§ **Extrait source**
Contredire. Ulysse est envoyé par la solaire Circé vers le pays de la nuit, qui est non seulement enveloppé de vapeurs et de nuées, mais ignorant du soleil.

οὐδέ ποτ’ αὐτούς

Ἠέλιος ϕαέθων καταδέρκεται ἀκτίνεσσιν,

οὔθ’ ὁπότ’ ἂν στείχῃσι πρὸς οὐρανὸν ἀστερόεντα,

οὄθ’ ὅτ’ ἂν ἐπὶ γαῖαν ἀπ’ οὐρανόθεν προτράπηται

ἀλλ’ ἐπὶ νὺξ ὀλοὴ τέταται δειλοῖσι βροτοῖσι.

Car jamais

Le soleil, l’éclatant, de ses rayons ne les contemple,

Ni lorsqu’il monte pas à pas vers le ciel et ses astres,

Ni lorsque de nouveau, du haut du ciel, il se tourne vers notre terre.

Mais toujours une nuit de perdition, ailes tendues, couvre ces malheureux30.

Par un même paradoxe, ce pays de nuit va être le lieu d’une révélation, d’une lumière sur l’avenir, et, parmi les ombres évoquées, c’est celle de Tirésias, le devin aveugle, qui apportera cette lumière.

Conte-redire. Gabriel Germain a été sensible à certaines analogies entre le voyage d’Ulysse au pays des Cimmériens et le voyage des Argonautes partis, non seulement à la recherche de la fabuleuse Toison d’or, mais à celle de l’âme d’un mort, Phrixos. Gabriel Germain verrait même une manière de rivalité entre le mythe odysséen et celui des Argonautes. « Il se peut », écrit-il, « que le poète ait vu dans la confrontation de son héros et des ombres un moyen décisif de repousser au second plan les aventures des Argonautes, dont lui-même atteste la célébrité ; on comprend mieux encore qu’il y ait apporté, dans ce cas, des soins tout particuliers »31.

Dans les deux cas, le voyage se fait vers le Nord, aux confins septentrionaux du monde inconnu, et vers un océan qui, lui aussi, est lié à ce monde des morts.

Telle était, en ce qui concerne le pays des Cimmériens, la donnée odysséenne. La littérature ultérieure a pu la renouveler. Je voudrais prendre trois exemples remarquables à des titres divers.

§ **Exercice**
Recopiez, dans l'extrait sur le pays des Cimmériens, le passage allant de « Par un même » jusqu'à « apportera cette lumière. », en remplaçant « révélation » par « découverte ».

§ **Entrées répertoriées**
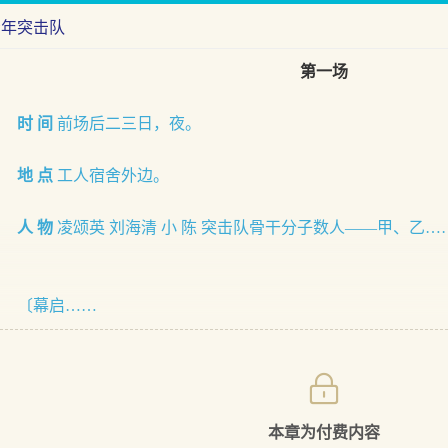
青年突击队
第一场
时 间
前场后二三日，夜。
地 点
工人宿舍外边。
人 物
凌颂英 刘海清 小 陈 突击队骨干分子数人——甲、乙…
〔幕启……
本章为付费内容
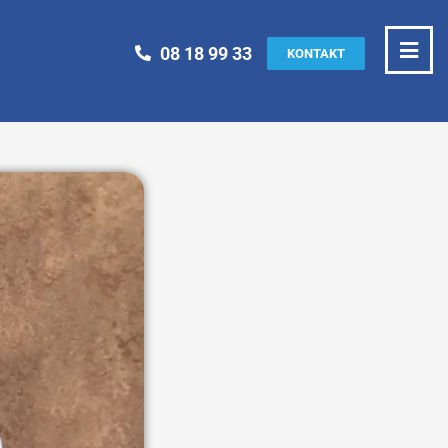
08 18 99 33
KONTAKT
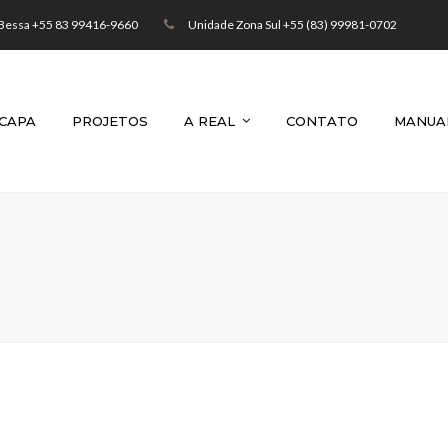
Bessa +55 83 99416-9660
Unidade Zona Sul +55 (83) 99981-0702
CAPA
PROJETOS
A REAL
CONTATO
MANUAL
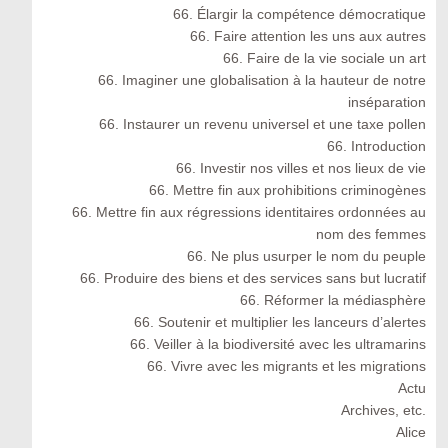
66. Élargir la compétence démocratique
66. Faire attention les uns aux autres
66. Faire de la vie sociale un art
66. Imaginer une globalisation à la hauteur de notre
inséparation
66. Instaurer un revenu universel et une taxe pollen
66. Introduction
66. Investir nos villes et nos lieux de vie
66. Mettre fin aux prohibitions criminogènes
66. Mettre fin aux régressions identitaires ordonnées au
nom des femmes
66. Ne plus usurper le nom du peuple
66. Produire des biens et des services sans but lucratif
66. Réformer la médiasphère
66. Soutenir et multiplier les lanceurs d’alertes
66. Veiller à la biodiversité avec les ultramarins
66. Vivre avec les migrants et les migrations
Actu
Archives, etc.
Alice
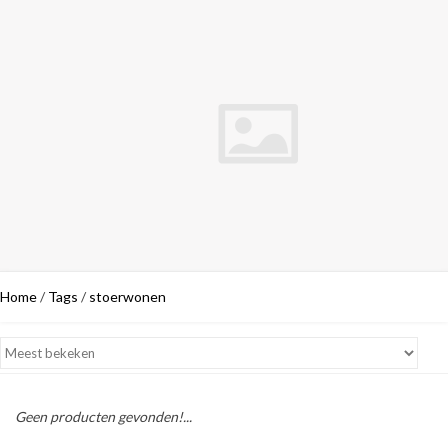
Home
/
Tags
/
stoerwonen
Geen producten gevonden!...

§ **Résultat obtenu**
Par un même paradoxe, ce pays de nuit va être le lieu d’une découverte, d’une lumière sur l’avenir, et, parmi les ombres évoquées, c’est celle de Tirésias, le devin aveugle, qui apportera cette lumière.